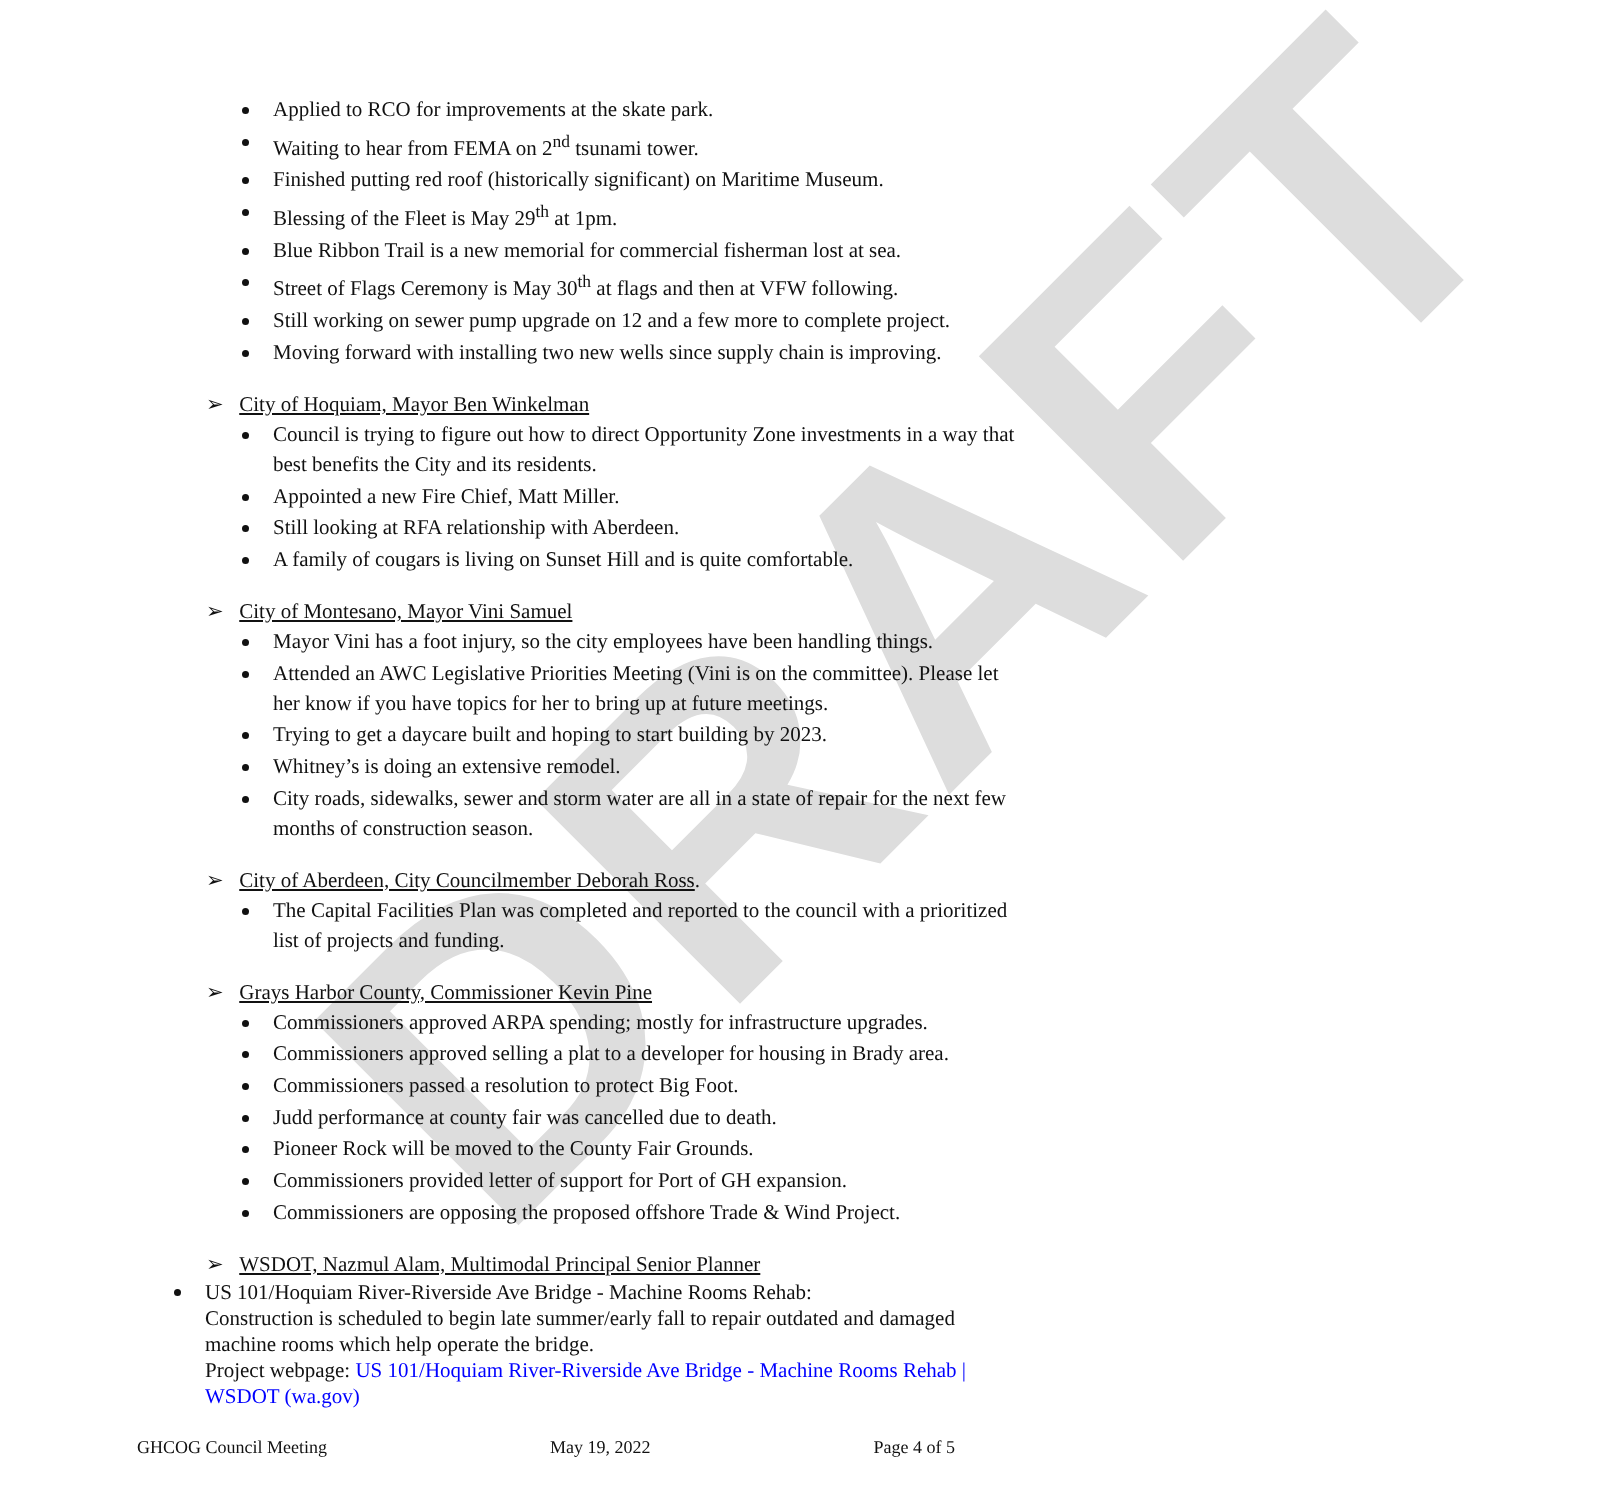DRAFT
Applied to RCO for improvements at the skate park.
Waiting to hear from FEMA on 2<sup>nd</sup> tsunami tower.
Finished putting red roof (historically significant) on Maritime Museum.
Blessing of the Fleet is May 29<sup>th</sup> at 1pm.
Blue Ribbon Trail is a new memorial for commercial fisherman lost at sea.
Street of Flags Ceremony is May 30<sup>th</sup> at flags and then at VFW following.
Still working on sewer pump upgrade on 12 and a few more to complete project.
Moving forward with installing two new wells since supply chain is improving.
➢ City of Hoquiam, Mayor Ben Winkelman
Council is trying to figure out how to direct Opportunity Zone investments in a way that best benefits the City and its residents.
Appointed a new Fire Chief, Matt Miller.
Still looking at RFA relationship with Aberdeen.
A family of cougars is living on Sunset Hill and is quite comfortable.
➢ City of Montesano, Mayor Vini Samuel
Mayor Vini has a foot injury, so the city employees have been handling things.
Attended an AWC Legislative Priorities Meeting (Vini is on the committee). Please let her know if you have topics for her to bring up at future meetings.
Trying to get a daycare built and hoping to start building by 2023.
Whitney’s is doing an extensive remodel.
City roads, sidewalks, sewer and storm water are all in a state of repair for the next few months of construction season.
➢ City of Aberdeen, City Councilmember Deborah Ross.
The Capital Facilities Plan was completed and reported to the council with a prioritized list of projects and funding.
➢ Grays Harbor County, Commissioner Kevin Pine
Commissioners approved ARPA spending; mostly for infrastructure upgrades.
Commissioners approved selling a plat to a developer for housing in Brady area.
Commissioners passed a resolution to protect Big Foot.
Judd performance at county fair was cancelled due to death.
Pioneer Rock will be moved to the County Fair Grounds.
Commissioners provided letter of support for Port of GH expansion.
Commissioners are opposing the proposed offshore Trade & Wind Project.
➢ WSDOT, Nazmul Alam, Multimodal Principal Senior Planner
US 101/Hoquiam River-Riverside Ave Bridge - Machine Rooms Rehab:
Construction is scheduled to begin late summer/early fall to repair outdated and damaged machine rooms which help operate the bridge.
Project webpage: US 101/Hoquiam River-Riverside Ave Bridge - Machine Rooms Rehab | WSDOT (wa.gov)
GHCOG Council Meeting May 19, 2022 Page 4 of 5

• [What needs to be done]
Given the records above, return exactly the lines starting at the line containing "Council is trying" and ending at the line containing "Construction is scheduled", including both.

• [Response below]
Council is trying to figure out how to direct Opportunity Zone investments in a way that best benefits the City and its residents.
Appointed a new Fire Chief, Matt Miller.
Still looking at RFA relationship with Aberdeen.
A family of cougars is living on Sunset Hill and is quite comfortable.
➢ City of Montesano, Mayor Vini Samuel
Mayor Vini has a foot injury, so the city employees have been handling things.
Attended an AWC Legislative Priorities Meeting (Vini is on the committee). Please let her know if you have topics for her to bring up at future meetings.
Trying to get a daycare built and hoping to start building by 2023.
Whitney’s is doing an extensive remodel.
City roads, sidewalks, sewer and storm water are all in a state of repair for the next few months of construction season.
➢ City of Aberdeen, City Councilmember Deborah Ross.
The Capital Facilities Plan was completed and reported to the council with a prioritized list of projects and funding.
➢ Grays Harbor County, Commissioner Kevin Pine
Commissioners approved ARPA spending; mostly for infrastructure upgrades.
Commissioners approved selling a plat to a developer for housing in Brady area.
Commissioners passed a resolution to protect Big Foot.
Judd performance at county fair was cancelled due to death.
Pioneer Rock will be moved to the County Fair Grounds.
Commissioners provided letter of support for Port of GH expansion.
Commissioners are opposing the proposed offshore Trade & Wind Project.
➢ WSDOT, Nazmul Alam, Multimodal Principal Senior Planner
US 101/Hoquiam River-Riverside Ave Bridge - Machine Rooms Rehab:
Construction is scheduled to begin late summer/early fall to repair outdated and damaged machine rooms which help operate the bridge.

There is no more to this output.